Kommentar (der gedruckten Ausgabe) Siglen

H: Berlin JP. 7⅓ S. 8°. K: Christ. 26 März. J 1: Otto 2,220. J 2: Nerrlich Nr. 35×. B 1: IV. Abt., III.1, Nr. 37. B 2: IV. Abt., III.1, Nr. 38. 55, 24 f. Anzeichen] aus Anzeigen H 25 von langem schönen] aus langes schönes H das] nachtr.
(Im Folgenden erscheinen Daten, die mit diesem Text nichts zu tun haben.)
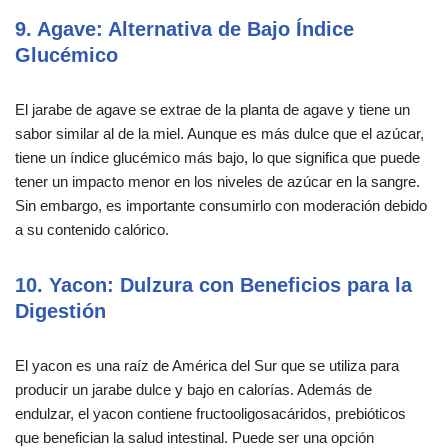
9. Agave: Alternativa de Bajo Índice
Glucémico
El jarabe de agave se extrae de la planta de agave y tiene un
sabor similar al de la miel. Aunque es más dulce que el azúcar,
tiene un índice glucémico más bajo, lo que significa que puede
tener un impacto menor en los niveles de azúcar en la sangre.
Sin embargo, es importante consumirlo con moderación debido
a su contenido calórico.
10. Yacon: Dulzura con Beneficios para la
Digestión
El yacon es una raíz de América del Sur que se utiliza para
producir un jarabe dulce y bajo en calorías. Además de
endulzar, el yacon contiene fructooligosacáridos, prebióticos
que benefician la salud intestinal. Puede ser una opción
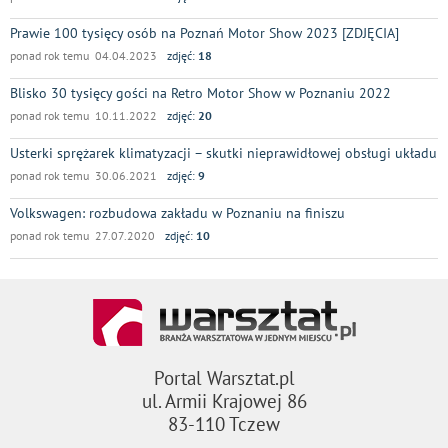
Prawie 100 tysięcy osób na Poznań Motor Show 2023 [ZDJĘCIA]
ponad rok temu 04.04.2023
zdjęć:
18
Blisko 30 tysięcy gości na Retro Motor Show w Poznaniu 2022
ponad rok temu 10.11.2022
zdjęć:
20
Usterki sprężarek klimatyzacji – skutki nieprawidłowej obsługi układu
ponad rok temu 30.06.2021
zdjęć:
9
Volkswagen: rozbudowa zakładu w Poznaniu na finiszu
ponad rok temu 27.07.2020
zdjęć:
10
Portal Warsztat.pl
ul. Armii Krajowej 86
83-110 Tczew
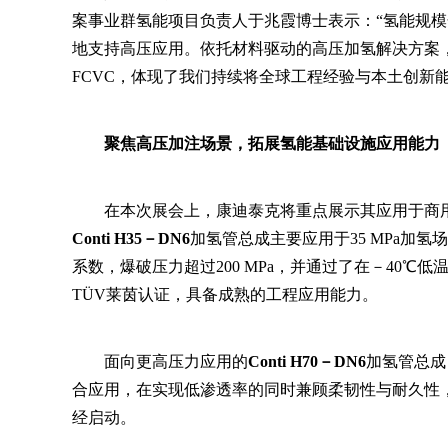
案事业群氢能项目负责人于兆霞博士表示：“氢能规
地支持高压应用。依托材料驱动的高压加氢解决方案
FCVC，体现了我们持续将全球工程经验与本土创新
聚焦高压加注场景，拓展氢能基础设施应用能力
在本次展会上，康迪泰克将重点展示其应用于商
Conti H35－DN6
加氢管总成主要应用于35 MPa加氢场
系数，爆破压力超过200 MPa，并通过了在－40℃低
TÜV莱茵认证，具备成熟的工程应用能力。
面向更高压力应用的
Conti H70－DN6
加氢管总成
合应用，在实现低渗透率的同时兼顾柔韧性与耐久性，该
经启动。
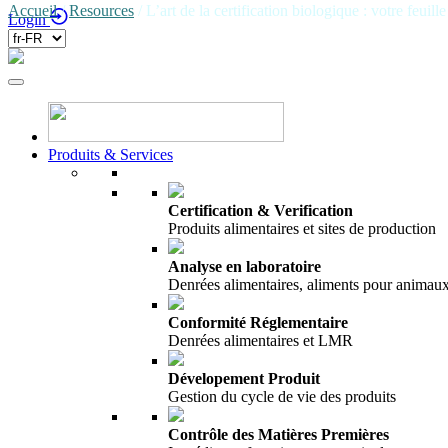
Accueil
/
Resources
/
L’art de la certification biologique : votre feuill
Login
Produits & Services
Certification & Verification
Produits alimentaires et sites de production
Analyse en laboratoire
Denrées alimentaires, aliments pour anima
Conformité Réglementaire
Denrées alimentaires et LMR
Dévelopement Produit
Gestion du cycle de vie des produits
Contrôle des Matières Premières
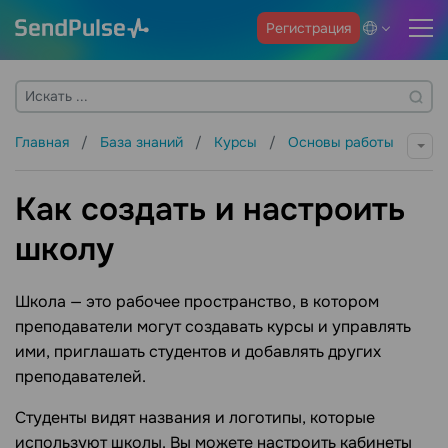
Регистрация
Главная
База знаний
Курсы
Основы работы
Как создать и настроить
школу
Школа — это рабочее пространство, в котором
преподаватели могут создавать курсы и управлять
ими, приглашать студентов и добавлять других
преподавателей.
Студенты видят названия и логотипы, которые
используют школы. Вы можете настроить кабинеты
H 36 von] aus bei H 56, 12 vor Sonabends] aus vorher H 22 schildert] malt K 26 die] nachtr. H 27 Mittelfarben] aus Mitteltinten K 28 er selber] aus selber der Dichter H 30 sich] ihn K 31 sein] aus der H 32 derselbe] aus er H

55,29 –32 Otto wünschte, daß Jean Paul und Samuel bei ihm logierten. 56, 4 Otto hatte in B 2 gemeint, er habe in Beziehung auf sich die Berlepsch nicht als Richters Frau denken können. 14ff. Otto hatte in B 2 anläßlich der ihm von Richter zugeschickten Briefe (s. 51, 36 ) über „die herrschende ärmliche Gleichförmigkeit der Gegenstände und des Ausdrucks“ geklagt und seine eigenen nicht ausgenommen: „Menschen, die nicht Kraft genug haben, sich ihre eigene Sprache zu machen, sollten gar nicht schreiben. Ihren Zustand fühlen sie wohl als einzig und individuell in dem Augenblick, wo sie ihn schildern wollen, und dazu gangbare Ausdrücke wählen und wählen müssen; sie fühlen in diesem Augenblick das Ausdrucksvolle der gebrauchten Worte; aber dieses ist nicht für andere da und entgehet ihnen selber bald. Wenn sie sich in den geschilderten Gedanken der Gefühle und Gesinnungen aus ihren Worten erinnern wollen, so ist die Mühe vergebens; umgekehrt müssen sie sich die Worte aus dem erinnerten Zustand verständlich machen.“ 16 Lesebibliothek voll Briefe: vgl. I. Abt., VII, 355,22. 28–30 Vgl. I. Abt., XI, 28,25ff.